Bringing Both Versions Together: The 360° Reading Experience
During the first two layers of analysis, students focused on single-format reading experiences. For this final 360° reading experience phase, the graphic novel and audiobook experiences are brought together so that students have the opportunity to experience them simultaneously. Invite students to both read and listen during the first draft reading. Follow with a second immersive 360° reading experience, during which we recommend guiding students’ responses using the following questions:
- How do you describe the experience of listening to the graphic novel as you read?
- What do you notice about yourself as a reader-viewer-listener?
- Did the story resonate in different ways for you?
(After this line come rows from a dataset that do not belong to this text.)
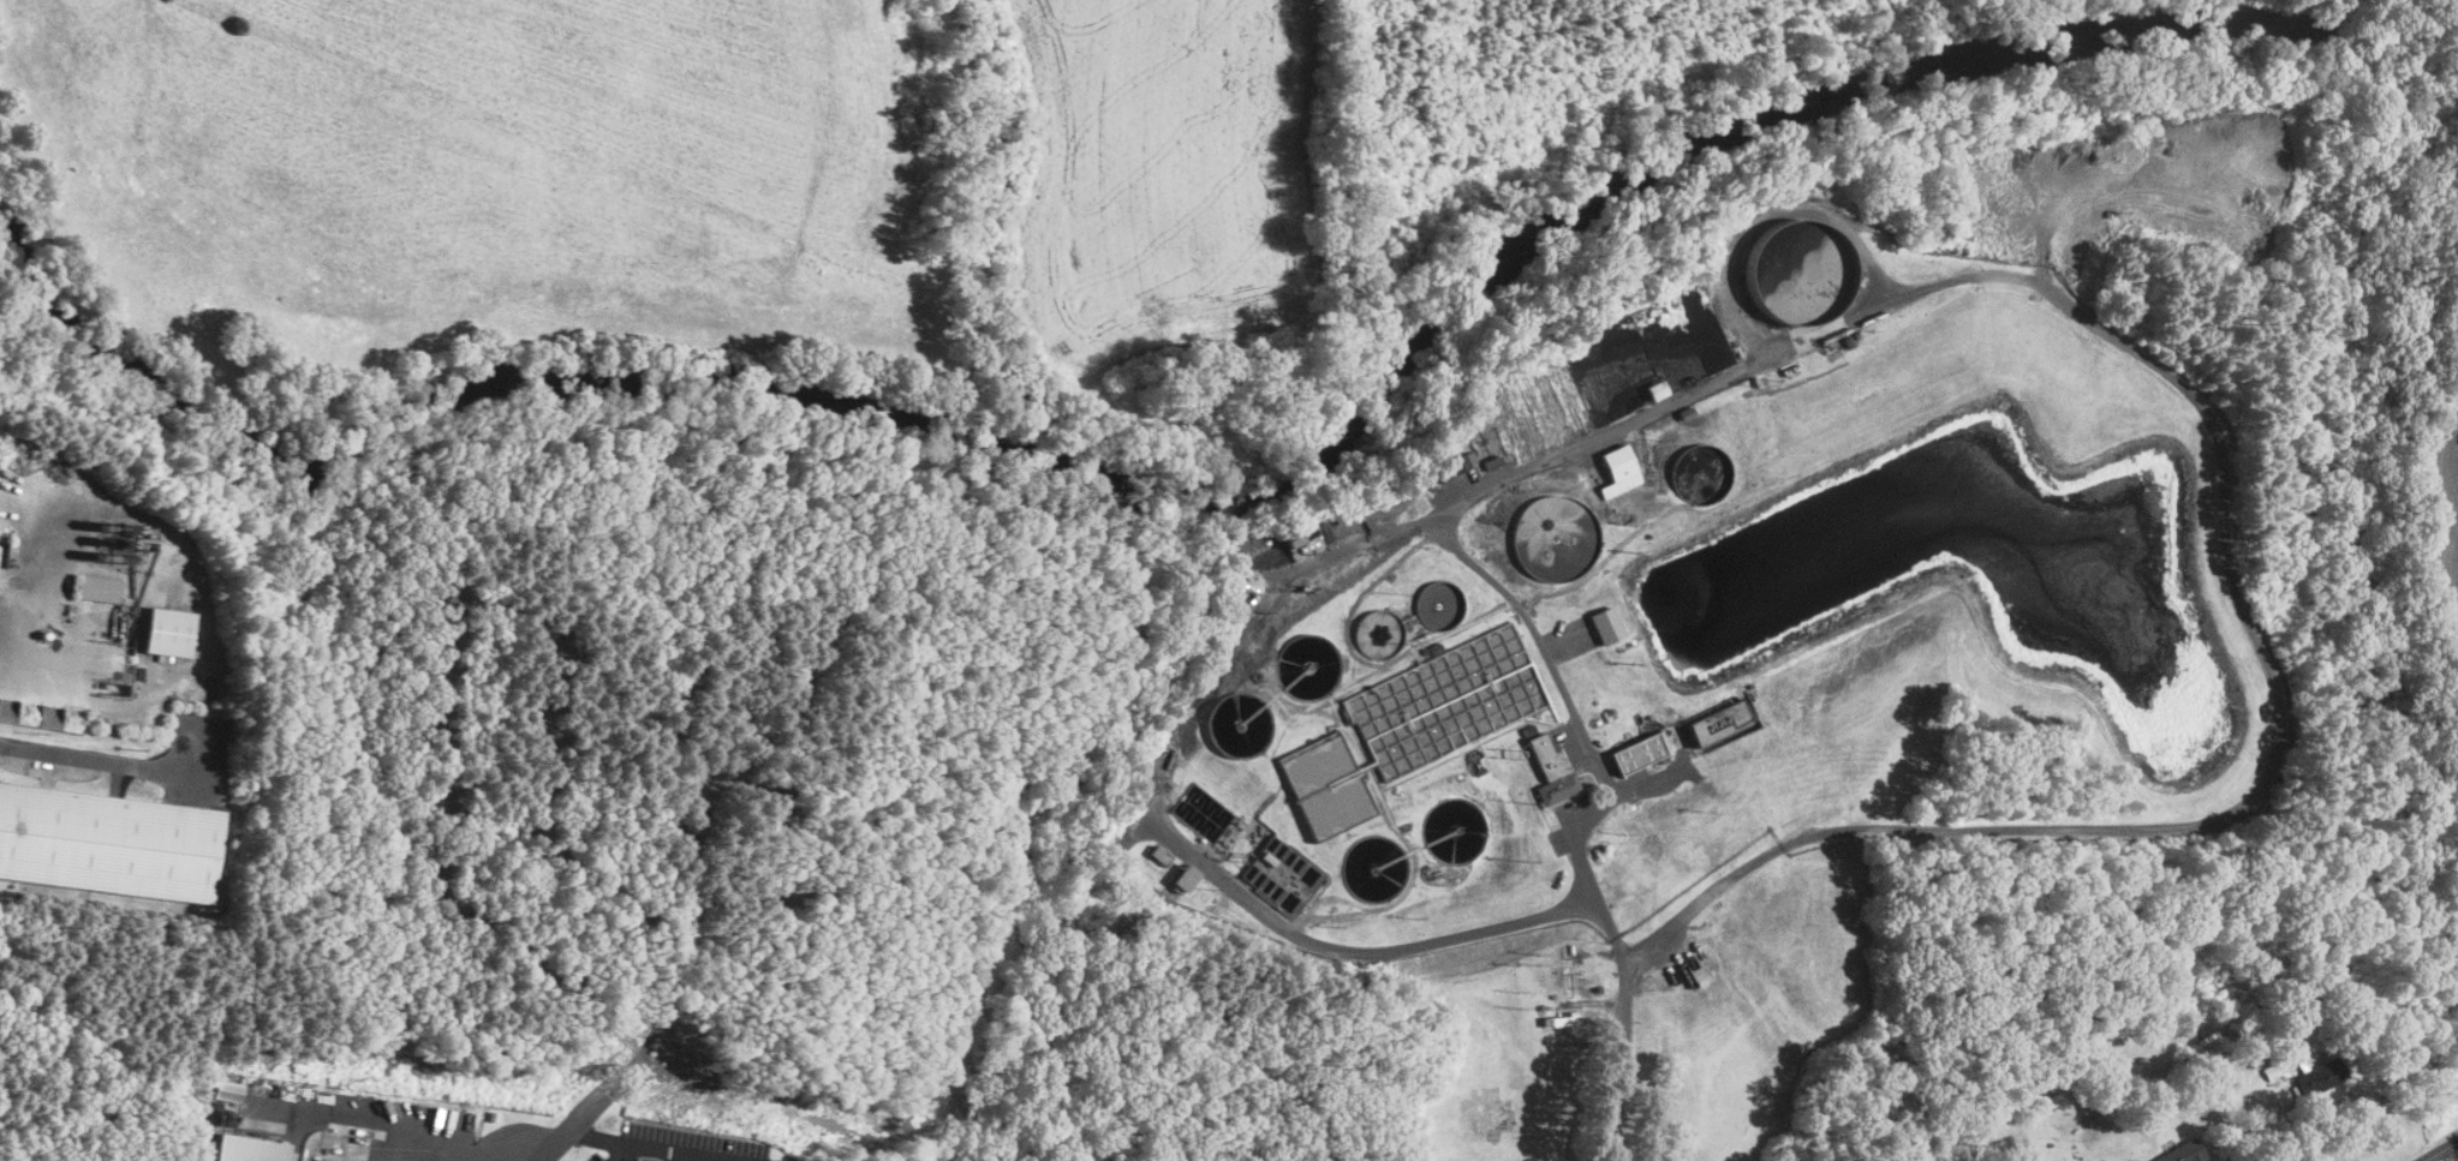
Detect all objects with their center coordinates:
building: (1651, 390)
building: (1460, 461)
building: (1490, 462)
building: (1619, 469)
road: (2221, 516)
building: (2, 552)
building: (99, 589)
wastewater plant: (1730, 608)
road: (1259, 610)
building: (1605, 624)
building: (170, 632)
road: (37, 681)
building: (1717, 721)
building: (1637, 752)
road: (87, 753)
building: (1550, 768)
building: (109, 844)
building: (1155, 855)
building: (1279, 876)
building: (1179, 878)
building: (2315, 977)
building: (2288, 992)
building: (2255, 1014)
building: (1557, 1020)
building: (2199, 1031)
building: (2140, 1059)
road: (1621, 1062)
building: (2269, 1070)
building: (2319, 1075)
building: (229, 1089)
building: (2051, 1099)
road: (2240, 1121)
road: (402, 1133)
road: (565, 1133)
parking lot: (675, 1146)
building: (252, 1148)
road: (655, 1148)
road: (2442, 1150)
road: (621, 1152)
building: (2179, 1152)
road: (439, 1153)
road: (684, 1157)
road: (737, 1160)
If so, how?
- What new / different / expanded noticings or ideas did you think about?
- Were there instances where one format disrupted or interfered with your connection to the story or immersion in the storyworld?
Fine-Tuning Students’ Text Analysis
Finally, if you have curricular time and space, you may want to engage students in a more detailed analysis of these text extracts. For Dani, who teaches AP students, literary analysis is something that students need to practice and feel confident about. Dani has also engaged students in studying and thinking about graphic novels and their audiobook counterparts in both a Comic Book elective class and a Research Club for students. We developed an analysis template that Dani used to support her students in constructing the kinds of detailed notes that build towards detailed literary analyses–especially as it is hard to annotate audiobooks. Feel free to use and adapt!
Additional Recommended Texts
First, we definitely recommend When Stars are Scattered by Victoria Jamieson and Omar Mohamed. The graphic novel shares the lives Omar and his younger brother, Hussein, lead in a refugee camp in Kenya. The brothers’ relationship is centered as the trajectories of their lives unfold. A compelling dynamic text excerpt would be the opening pages of the graphic novel before Chapter 1 starts.
Second, we recommend White Bird: A Wonder Story by R. J. Palacio, a historical fiction graphic novel prequel to Wonder. This text focuses on the experiences of Sara Blum, grandmother to Julian Albans, the class bully in Wonder. Her story of hiding alongside a former classmate she once shunned during World War II in Nazi-occupied France contains echoes of Julian’s story. The dynamic closing sequence of the text offers opportunities to discuss the visual metaphor of the white bird and what is lost in terms of context. Some images in the graphic novel are not accounted for in the audiobook.
Third, we recommend Nimona by ND Stevenson. This fantasy narrative tells the story of teenage shapeshifter, Nimona, and her supervillain mentor, Lord Ballister Blackheart, as they try to prove that the heroes among them are not as heroic as they seem. The fight scenes in this text offer particularly dynamic moments for visual and auditory analysis. The addition of a recent film adaptation on Netflix provides yet another narrative medium for analysis.